If the chancellor sticks to the Tories’ triple-lock vow — which ensures that state pensions rise annually by the highest out of average earnings growth, inflation or 2.5 per cent — the government will have to increase pensions by the headline rate in July. The Office for National Statistics and economists say that the true rate of earnings growth is much lower.
The Treasury hinted that the government faced a difficult test on the issue, saying that its focus was to “ensure fairness for both pensioners and taxpayers”.
The department added that Thérèse Coffey, the secretary of state for work and pensions, would decide the new rate of state pensions in her annual review this year, but the final decision will be made by Sunak and Boris Johnson, prime minister.
Pensioners received the default 2.5 per cent increase this April. But pay rates have been distorted by growth being compared with last year when millions of people were receiving just 80 per cent of their salaries on the furlough scheme.
The level of average earnings has also been artificially raised because most jobs lost during the pandemic were in low-paid sectors. The National Institute of Economic and Social Research (NIESR) forecasts that growth in average earnings will hit 8.1 per cent in the second quarter.
Underlying wage growth is much weaker than the headline measure suggests. The ONS estimates that it averaged about 3 per cent in the three months to April, and NIESR forecast that it would average 2.5 per cent in the second quarter.

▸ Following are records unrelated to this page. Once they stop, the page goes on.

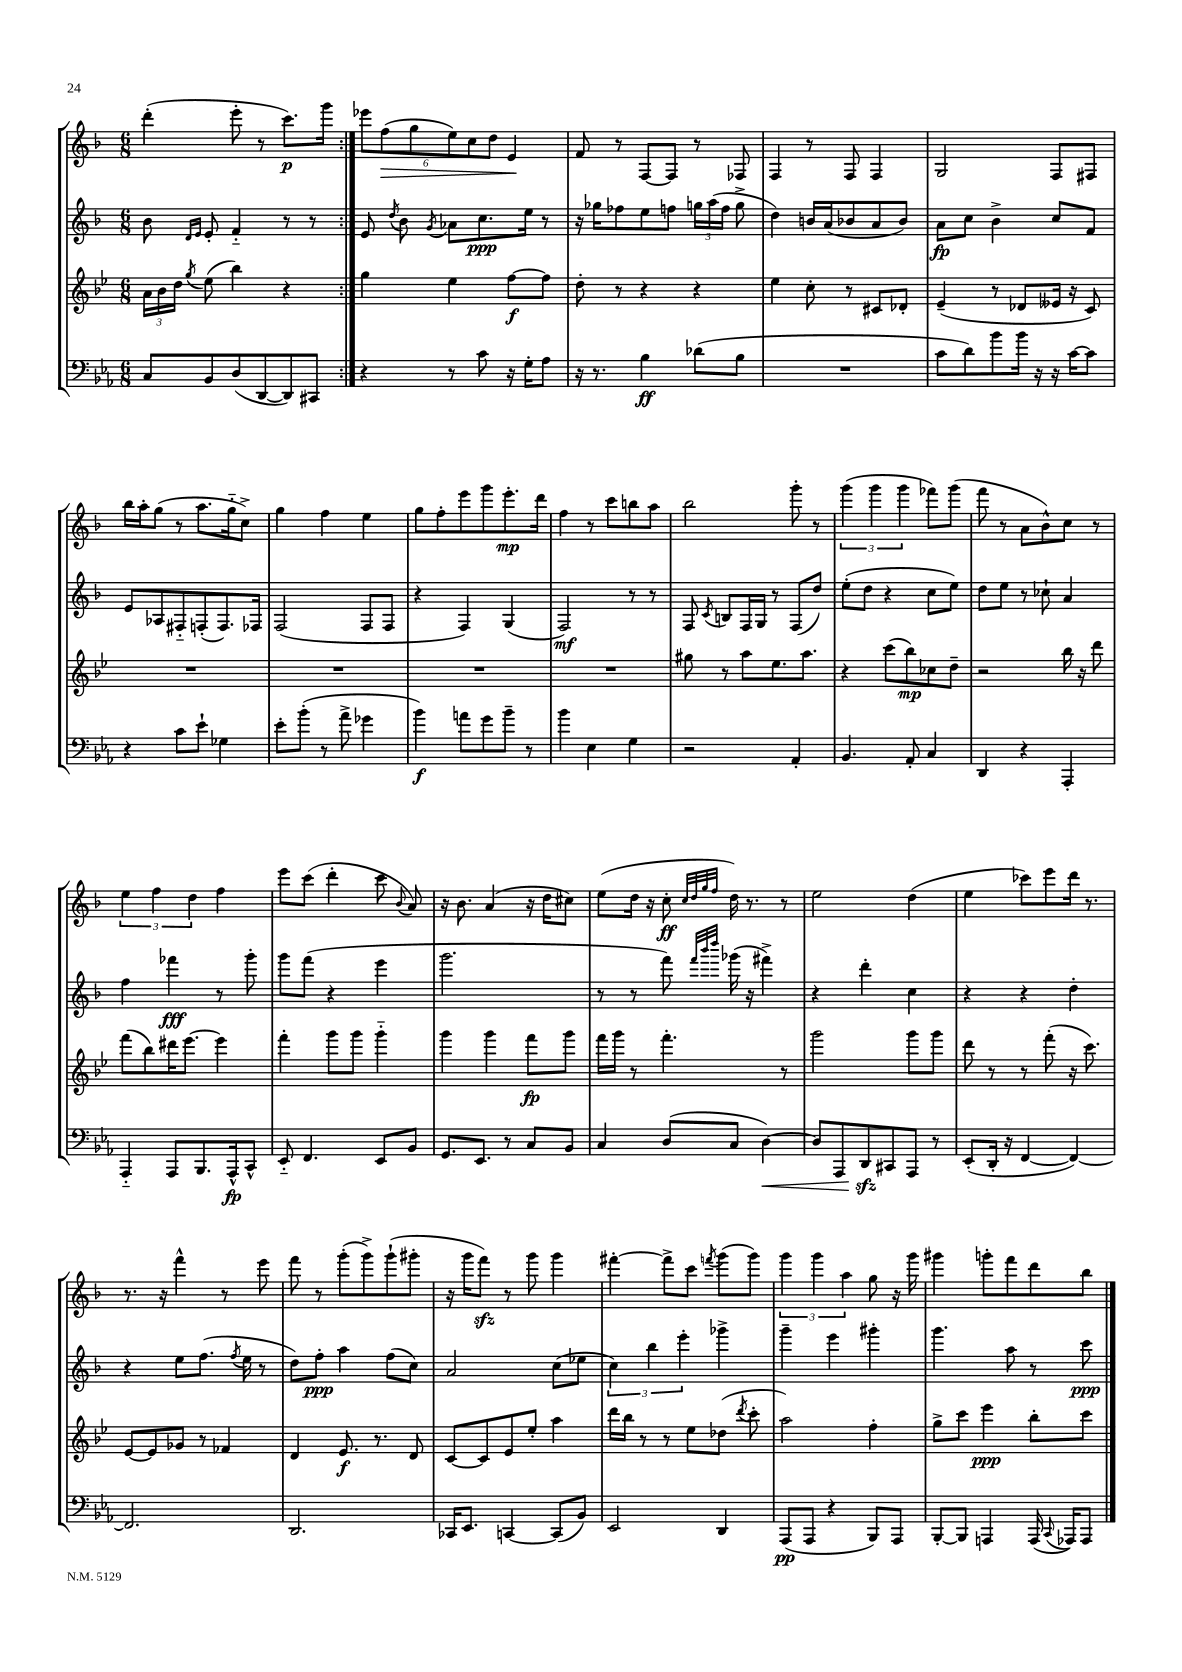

**kern	**kern	**kern	**kern
*staff4	*staff3	*staff2	*staff1
*clefF4	*clefG2	*clefG2	*clefG2
*k[b-e-a-]	*k[b-e-]	*k[b-]	*k[b-]
*M6/8	*M6/8	*M6/8	*M6/8
8C/L	24a\LL	8b-\	(4ddd'\
.	24b-\	.	.
.	24dd\JJ	.	.
.	.	16qqd/LL	.
.	8qgg/	16qqe/JJ	.
8BB-/	(8ee-\	8e'/	.
(8D/	4bb-\)	4f'~/	8eee'\
[8DD/	.	.	8r
8DD/])	4r	8r	8.ccc\L)
8CC#/J	.	8r	.
.	.	.	16ggg\Jk
=:|!	=:|!	=:|!	=:|!
4r	4gg\	8e/	12eee-\L
.	.	.	(12ff\
.	.	8qdd/	.
.	.	8b-\	.
.	.	.	12gg\
.	.	8qg/	.
8r	4ee-\	8a-\L	12ee\)
.	.	.	12cc\
8c\	.	8.cc\	.
.	.	.	12dd\J
16r	[8ff\L	.	4e/
16G'\LK	.	16ee\Jk	.
8A-\J	8ff\]J	8r	.
=	=	=	=
16r	8dd'\	16r	8f/
8.r	.	16gg-\LK	.
.	8r	8ff-\	8r
4B-\	4r	8ee\	[8F/L
.	.	8ff\J	8F/]J
(8d-\L	4r	24gg\LL	8r
.	.	(24aa\	.
.	.	24ff\JJ	.
8B-\J	.	8gg^\	8F-/
=	=	=	=
2.r	4ee-\	4dd\)	4F/
.	8cc'\	16b/LL	8r
.	.	(16a/J	.
.	8r	8b-/	8F/
.	8c#/L	8a/	4F/
.	8d-'/J	8b-/J)	.
=	=	=	=
8c\L	(4e-~/	8a\L	2G/
8d\)	.	8cc\J	.
8b-\	8r	4b-^\	.
16b-\Jk	8d-/L	.	.
16r	.	.	.
16r	16e--/Jk	8cc/L	8F/L
[16c\LK	16r	.	.
8c\]J	8c/)	8f/J	8F#/J
=	=	=	=
4r	2.r	8e/L	16bb-\LL
.	.	.	16aa'\J
.	.	8A-/	(8gg\J
8c\L	.	8F#'~/	8r
8e-`\J	.	(8F'/	8.aa\L
4G-\	.	8.F/)	.
.	.	.	16gg'~\k
.	.	.	8cc^\J)
.	.	16F-/Jk	.
=	=	=	=
8e-'\L	2.r	(2F/	4gg\
(8b-'\J	.	.	.
8r	.	.	4ff\
8a-^\	.	.	.
4g-\	.	8F/L	4ee\
.	.	8F/J	.
=	=	=	=
4b-\)	2.r	4r	8gg\L
.	.	.	8ff'\
8a\L	.	4F/)	8eee\
8g\	.	.	8ggg\
8b-~\J	.	(4G/	8.eee'\
8r	.	.	.
.	.	.	16ddd\Jk
=	=	=	=
4b-\	2.r	2F/)	4ff\
4E-\	.	.	8r
.	.	.	8ccc\L
4G\	.	8r	8bb\
.	.	8r	8aa\J
=	=	=	=
2r	8gg#\	8F/	2bb-\
.	.	8qc/	.
.	8r	8B/L	.
.	8aa\L	16F/L	.
.	.	16G/JJ	.
.	8.ee-\	8r	.
4AA-'/	.	(8F/L	8ggg'\
.	8.aa\J	.	.
.	.	8dd/J)	8r
=	=	=	=
4.BB-/	4r	(8ee'\L	(6ggg\
.	.	8dd\J	.
.	.	.	6ggg\
.	(8ccc\L	4r	.
.	.	.	6ggg\
8AA-'/	8bb-\)	.	.
4C/	8cc-\	8cc\L	8fff-\L)
.	8dd~\J	8ee\J)	(8ggg\J
=	=	=	=
4DD/	2r	8dd\L	8fff\
.	.	8ee\J	8r
4r	.	8r	8a\L
.	.	8cc-`\	8b-^^\)
4AAA-'/	16bb-\	4a/	8cc\J
.	16r	.	.
.	8ddd\	.	8r
=	=	=	=
4AAA-'~/	(8fff\L	4ff\	6ee\
.	8bb-\)	.	.
.	.	.	6ff\
8AAA-/L	16ddd#\K	4fff-\	.
.	[8.eee-\J	.	.
.	.	.	6dd\
8.BBB-/	.	.	.
.	4eee-\]	8r	4ff\
16AAA-^^/k	.	.	.
8CC^^/J	.	8ggg'\	.
=	=	=	=
8EE-'~/	4fff'\	8ggg\L	8eee\L
4.FF/	.	(8fff\J	(8ccc\J
.	8ggg\L	4r	4ddd'\
.	8ggg\J	.	.
8EE-/L	4ggg'~\	4eee\	8ccc\
.	.	.	8qqb-/
8BB-/J	.	.	8a/)
=	=	=	=
8.GG/L	4ggg\	2.ggg\	16r
.	.	.	8.b-\
8.EE-/J	.	.	.
.	4ggg\	.	(4a/
8r	.	.	.
8C/L	8fff\L	.	16r
.	.	.	16dd\LK
8BB-/J	8ggg\J	.	8cc#\J)
=	=	=	=
4C/	16fff\LL	8r	(8ee\L
.	16ggg\JJ	.	.
.	8r	8r	16dd\Jk
.	.	.	16r
(8D/L	4.fff'\	8fff\)	8cc'\
.	.	.	32qqcc/LLL
.	.	32qqfff/LLL	32qqdd/
.	.	32qqbbb-/	32qqgg/
.	.	32qqdddd/JJJ	32qqff/JJJ
8C/J	.	(16ggg-\	16dd\)
.	.	16r	8.r
[4D\)	.	4fff#^\)	.
.	8r	.	8r
=	=	=	=
8D/]L	2ggg\	4r	2ee\
8AAA-/	.	.	.
8DD/	.	4ddd'\	.
8CC#/	.	.	.
8AAA-/J	8ggg\L	4cc\	(4dd\
8r	8ggg\J	.	.
=	=	=	=
(8EE-'/L	8ddd\	4r	4ee\
16DD'/Jk	8r	.	.
16r	.	.	.
[4FF/	8r	4r	8ccc-\L)
.	(8fff'\	.	8eee\
4FF/_)	16r	4dd'\	16ddd\Jk
.	8.ccc\)	.	8.r
=	=	=	=
2.FF/]	[8e-/L	4r	8.r
.	8e-/]	.	.
.	.	.	16r
.	8g-/J	8ee\L	4fff^^\
.	8r	(8.ff\J	.
.	4f-/	.	8r
.	.	8qff/	.
.	.	16ee\	.
.	.	8r	8eee\
=	=	=	=
2.DD/	4d/	8dd\L)	8fff\
.	.	8ff'\J	8r
.	8.e-/	4aa\	(8ggg'\L
.	.	.	8ggg^\)
.	8.r	.	.
.	.	(8ff\L	(8ggg`\
.	8d/	8cc\J)	8ggg#'\J
=	=	=	=
16CC-/LK	[8c/L	2a/	16r
8.EE-/J	.	.	16ggg\LK
.	8c/]	.	8fff\J)
[4CC/	8e-/	.	8r
.	8ee-'/J	.	8ggg\
(8CC/]L	4aa\	(8cc\L	4ggg\
8BB-/J)	.	8ee-\J	.
=	=	=	=
2EE-/	16ddd\LL	6cc\)	[4fff#'\
.	16bb-\JJ	.	.
.	8r	.	.
.	.	6bb-\	.
.	8r	.	8fff#^\]L
.	.	6eee'\	.
.	8ee-\L	.	8ccc\J
.	.	.	8qfff/
4DD/	(8dd-\J	4ggg-^\	(8ggg\L
.	8qddd/	.	.
.	8ccc'\	.	8ggg\J)
=	=	=	=
(8AAA-/L	2aa\)	4ggg~\	6ggg\
8AAA-/J	.	.	.
.	.	.	6ggg\
4r	.	4eee\	.
.	.	.	6aa\
8BBB-/L)	4ff'\	4ggg#'\	8gg\
8AAA-/J	.	.	16r
.	.	.	16ggg\
=	=	=	=
[8BBB-'/L	8gg^\L	4.ggg\	4ggg#\
8BBB-/]J	8ccc\J	.	.
4AAA/	4eee-\	.	8ggg'\L
.	.	8aa\	8fff\
(16AAA/	8bb-'\L	8r	8ddd\
8qqCC/	.	.	.
16AAA-/LK)	.	.	.
8AAA-/J	8ccc\J	8ccc\	8bb-\J
==	==	==	==
*-	*-	*-	*-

With the triple lock in place, the government’s £85bn-a-year basic pension costs would rise next April much faster than the income of the average working-age adult — especially given the government’s plan to end a temporary £20 uplift to the basic rate of working-age benefits in the autumn.
Each percentage point increase in the state pension represents a permanent increase of about £800m a year to spending on pensioner benefits, according to the Office for Budget Responsibility, the independent fiscal watchdog.
NIESR’s forecasts suggest that the government could spend up to £4bn a year more than necessary to keep pensioners’ living standards in line with those of working adults.
The Treasury’s choice on pensions will be compared with its refusal to countenance a one-off outlay on catch-up education spending, agreeing to just a tenth of the level recommended by the government’s adviser.
Sir Steve Webb, partner at the consultancy LCP and a former pensions minister, said that pensioners should not expect to have their income linked to average earnings growth this year. “If the point of the earnings link is to make sure pensioners don’t fall behind the rest of the population, the government has got to do something,” he said.
Sarah Coles, a personal finance analyst at Hargreaves Lansdown, said one option was for the government to tweak the way it calculated the increase in pensions, smoothing earnings growth over a longer period. This would avoid a huge increase “when the working population will probably be still clawing their way back from the economic effects of the crisis”.